There’s plenty of eye rolling when we all receive a mass pitch. We all talk to each other and know that five other people on the staff got the exact same pitch and it’s very frustrating. It may seem like it’s in your best interest to pitch as wide as possible, because someone might say yes to your pitch. But for us, it just creates more work as we end up sending to the correct person. It might sound counterintuitive, but just send to the appropriate person. We’ll love you even more for making our lives less complicated.

Everyone works on different time tables, so make sure you pitch accordingly. Magazines and print outlets are pitched several months out, but TV has an entirely different schedule. For us TV folks, getting Valentine’s Day pitches when it’s not even Thanksgiving, just get moved to the side and often forgotten about. That’s a complete waste of your time. TV is much more of a day-and-date machine without as much lead time as print, so just keep that in mind. When we get things too early, we get overwhelmed! On the flip side, when we get things too late for our deadline, that doesn’t work either because your client doesn’t make the show. So knowing each type of media’s timeline is a must.

TV and the online world are both about the latest news, the big story, what’s going on right this very second. Take advantage of that! We are looking for a news hook, so if a star stepped out last night with some sort of wardrobe malfunction, pitch your expert, who can tell viewers/readers how to avoid. And make sure your pitches are going to the right type of outlet. I can’t tell you how many pitches I get about local politicians, the military, or things like that that are clearly out of the realm of the Hollywood and pop culture things national shows like ours cover.
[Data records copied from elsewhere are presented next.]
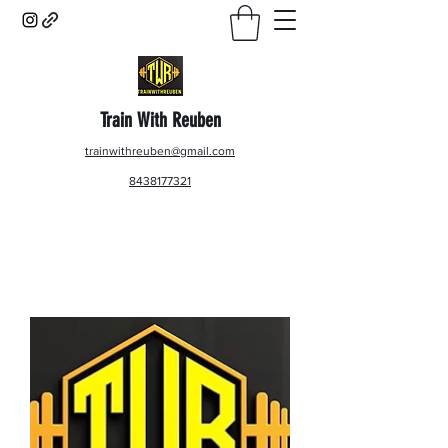
Train With Reuben
trainwithreuben@gmail.com
8438177321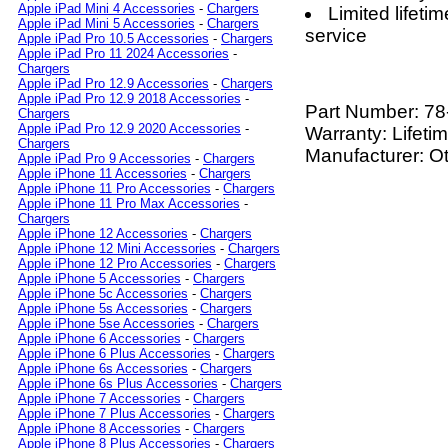
Apple iPad Mini 4 Accessories
-
Chargers
Limited lifet
Apple iPad Mini 5 Accessories
-
Chargers
service
Apple iPad Pro 10.5 Accessories
-
Chargers
Apple iPad Pro 11 2024 Accessories
-
Chargers
Apple iPad Pro 12.9 Accessories
-
Chargers
Apple iPad Pro 12.9 2018 Accessories
-
Part Number:
78
Chargers
Apple iPad Pro 12.9 2020 Accessories
-
Warranty: Lifeti
Chargers
Manufacturer: O
Apple iPad Pro 9 Accessories
-
Chargers
Apple iPhone 11 Accessories
-
Chargers
Apple iPhone 11 Pro Accessories
-
Chargers
Apple iPhone 11 Pro Max Accessories
-
Chargers
Apple iPhone 12 Accessories
-
Chargers
Apple iPhone 12 Mini Accessories
-
Chargers
Apple iPhone 12 Pro Accessories
-
Chargers
Apple iPhone 5 Accessories
-
Chargers
Apple iPhone 5c Accessories
-
Chargers
Apple iPhone 5s Accessories
-
Chargers
Apple iPhone 5se Accessories
-
Chargers
Apple iPhone 6 Accessories
-
Chargers
Apple iPhone 6 Plus Accessories
-
Chargers
Apple iPhone 6s Accessories
-
Chargers
Apple iPhone 6s Plus Accessories
-
Chargers
Apple iPhone 7 Accessories
-
Chargers
Apple iPhone 7 Plus Accessories
-
Chargers
Apple iPhone 8 Accessories
-
Chargers
Apple iPhone 8 Plus Accessories
-
Chargers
Make sure your client/pitch is right for the appropriate media.

I can’t tell you how many (mass) email pitches I get that say, “If you are interested in this, please let me know.” Then, a day later, I get another email to “follow up” on the previous email. Now that’s two emails I’ve gotten, which amounts to twice the email clutter. If you don’t hear from me, then yes, as per your email that means I am not interested. If you are going to follow up anyway….a simple change in the wording is all you need. Try saying, “I will follow up with you to gauge your interest.” That way I know to answer you right away, so that I don’t have to deal with two emails and you don’t have to send me two emails. Less work for both of us. Also, give people a chance to respond before following up. I get pitches late in the afternoon and the follow up requests the following morning. Some days, that’s just not enough time to answer, especially if something isn’t urgent.
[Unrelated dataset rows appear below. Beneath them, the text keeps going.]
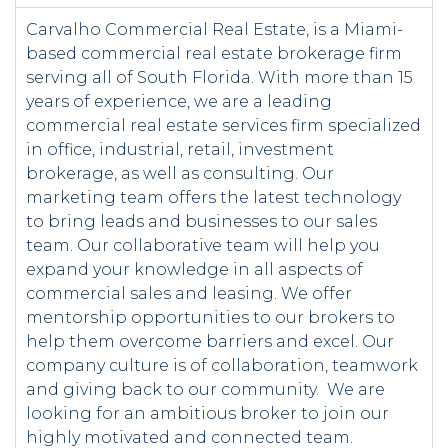
Carvalho Commercial Real Estate, is a Miami-
based commercial real estate brokerage firm
serving all of South Florida. With more than 15
years of experience, we are a leading
commercial real estate services firm specialized
in office, industrial, retail, investment
brokerage, as well as consulting. Our
marketing team offers the latest technology
to bring leads and businesses to our sales
team. Our collaborative team will help you
expand your knowledge in all aspects of
commercial sales and leasing. We offer
mentorship opportunities to our brokers to
help them overcome barriers and excel. Our
company culture is of collaboration, teamwork
and giving back to our community. We are
looking for an ambitious broker to join our
highly motivated and connected team.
You want to make things as easy-as-pie for the person you are pitching. If they are having to do extra work just to pull a segment together, it makes them less likely to want to work with you again. You want to be their go-to person, so just make sure you have all your ducks in a row. I can’t tell you how many times people have “pitched” me a celeb or segment without a real pitch or angle at all and expected me to come up with the angle and all the details. I’m happy to work with you to craft a segment together, it’s collaboration after all, but that doesn’t mean I have the time to produce the segment myself.